Dans les faits, le huis clos ne devrait pas empêcher l’accompagnement des personnes selon l’article 13 du Code de procédure civile qui définit les personnes pouvant assister aux audiences à huis clos. Parmi elles, on compte les personnes que le tribunal considère aptes à « aider » ou à « rassurer » la personne justiciable ainsi que toute personne dont la présence est requise dans l’intérêt de la justice. Les motifs de refus sont « si les circonstances l’exigent pour éviter un préjudice sérieux à une personne dont les intérêts risquent d’être touchés par la demande ou l’instance ».

Selon nous, l’article 13 est limpide. Alors pourquoi toutes les démarches régionales visant à faire rectifier la situation ont-elles échoué ? Serait-ce qu’en l’absence de balises très claires en matière de huis clos, certains tribunaux se permettent de nier le droit à l’accompagnement de la personne ?

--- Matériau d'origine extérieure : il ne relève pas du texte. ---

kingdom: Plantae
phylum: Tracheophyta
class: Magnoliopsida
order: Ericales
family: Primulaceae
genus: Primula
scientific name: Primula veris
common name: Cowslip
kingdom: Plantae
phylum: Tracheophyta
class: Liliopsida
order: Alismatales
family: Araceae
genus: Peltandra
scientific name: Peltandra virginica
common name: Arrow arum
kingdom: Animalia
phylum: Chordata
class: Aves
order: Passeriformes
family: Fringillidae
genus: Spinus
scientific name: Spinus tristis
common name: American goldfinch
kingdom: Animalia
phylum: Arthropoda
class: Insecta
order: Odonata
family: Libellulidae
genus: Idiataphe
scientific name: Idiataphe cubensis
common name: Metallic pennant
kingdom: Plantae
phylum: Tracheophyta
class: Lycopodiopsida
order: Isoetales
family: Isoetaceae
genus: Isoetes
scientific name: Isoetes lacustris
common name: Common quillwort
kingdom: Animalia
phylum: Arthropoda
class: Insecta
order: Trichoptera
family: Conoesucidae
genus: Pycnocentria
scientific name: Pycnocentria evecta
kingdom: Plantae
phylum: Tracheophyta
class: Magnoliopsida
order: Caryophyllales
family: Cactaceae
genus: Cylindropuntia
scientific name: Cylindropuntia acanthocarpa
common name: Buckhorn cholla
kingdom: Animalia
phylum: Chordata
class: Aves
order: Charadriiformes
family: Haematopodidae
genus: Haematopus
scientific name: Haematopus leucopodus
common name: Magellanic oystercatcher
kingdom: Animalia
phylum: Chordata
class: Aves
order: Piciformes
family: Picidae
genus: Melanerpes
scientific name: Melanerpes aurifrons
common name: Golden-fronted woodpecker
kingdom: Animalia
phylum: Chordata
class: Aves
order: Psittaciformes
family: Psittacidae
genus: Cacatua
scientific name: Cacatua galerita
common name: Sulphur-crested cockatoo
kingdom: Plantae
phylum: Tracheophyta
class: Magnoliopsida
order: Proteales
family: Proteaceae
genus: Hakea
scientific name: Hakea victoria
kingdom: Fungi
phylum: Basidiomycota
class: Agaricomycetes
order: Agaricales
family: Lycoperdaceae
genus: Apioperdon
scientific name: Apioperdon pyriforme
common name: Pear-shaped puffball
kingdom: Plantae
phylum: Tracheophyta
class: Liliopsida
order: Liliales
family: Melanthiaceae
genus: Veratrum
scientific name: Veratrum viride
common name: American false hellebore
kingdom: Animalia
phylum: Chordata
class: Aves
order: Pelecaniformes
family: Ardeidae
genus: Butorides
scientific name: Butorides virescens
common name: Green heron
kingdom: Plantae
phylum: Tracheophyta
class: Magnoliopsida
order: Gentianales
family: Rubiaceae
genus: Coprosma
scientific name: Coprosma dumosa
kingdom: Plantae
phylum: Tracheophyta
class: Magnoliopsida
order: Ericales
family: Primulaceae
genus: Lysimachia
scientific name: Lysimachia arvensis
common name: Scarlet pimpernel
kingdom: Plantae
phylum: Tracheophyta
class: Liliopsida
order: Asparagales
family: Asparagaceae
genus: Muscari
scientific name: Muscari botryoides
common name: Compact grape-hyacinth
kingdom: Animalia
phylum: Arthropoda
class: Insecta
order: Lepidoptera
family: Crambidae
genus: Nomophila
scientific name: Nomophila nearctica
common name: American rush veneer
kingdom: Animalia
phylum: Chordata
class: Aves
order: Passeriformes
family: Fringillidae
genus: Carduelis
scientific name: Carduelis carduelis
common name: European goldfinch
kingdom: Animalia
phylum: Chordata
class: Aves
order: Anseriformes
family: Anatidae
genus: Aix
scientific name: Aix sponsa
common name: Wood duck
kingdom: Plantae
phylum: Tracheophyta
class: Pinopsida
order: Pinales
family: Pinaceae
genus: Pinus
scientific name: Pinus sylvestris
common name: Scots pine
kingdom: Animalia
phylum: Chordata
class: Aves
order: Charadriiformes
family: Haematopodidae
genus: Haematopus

Cette interprétation des tribunaux est clairement une limitation à la réalisation de la mission des groupes régionaux de promotion et de défense des droits en santé mentale du Québec, telle que décrite dans un cadre de référence ministérielle (2006).

Ce cadre de référence, dont la version initiale a été produite en 1990, définit le rôle de ces groupes comme touchant tout aspect légal pouvant affecter les droits des personnes vivant un problème de santé mentale.

L’un des rôles du groupe est d’accompagner les « personnes qui en ont besoin dans certaines de leurs démarches, particulièrement lorsque celles-ci doivent faire face à des tiers dans l’exercice de leurs droits ».

Il est clair qu’un justiciable risquant de perdre ses droits fondamentaux est une personne ayant besoin d’accompagnement !

En résumé, interpréter le huis clos pour empêcher un conseiller en défense des droits d’accompagner une personne au tribunal dans le cadre d’un rapport volontaire au groupe est un déni de droit. Le conseiller ne doit pas être traité comme un simple badaud de palais de justice !

Merci, Monsieur le Ministre, de voir à la réalisation de notre souhait pour l’année 2021.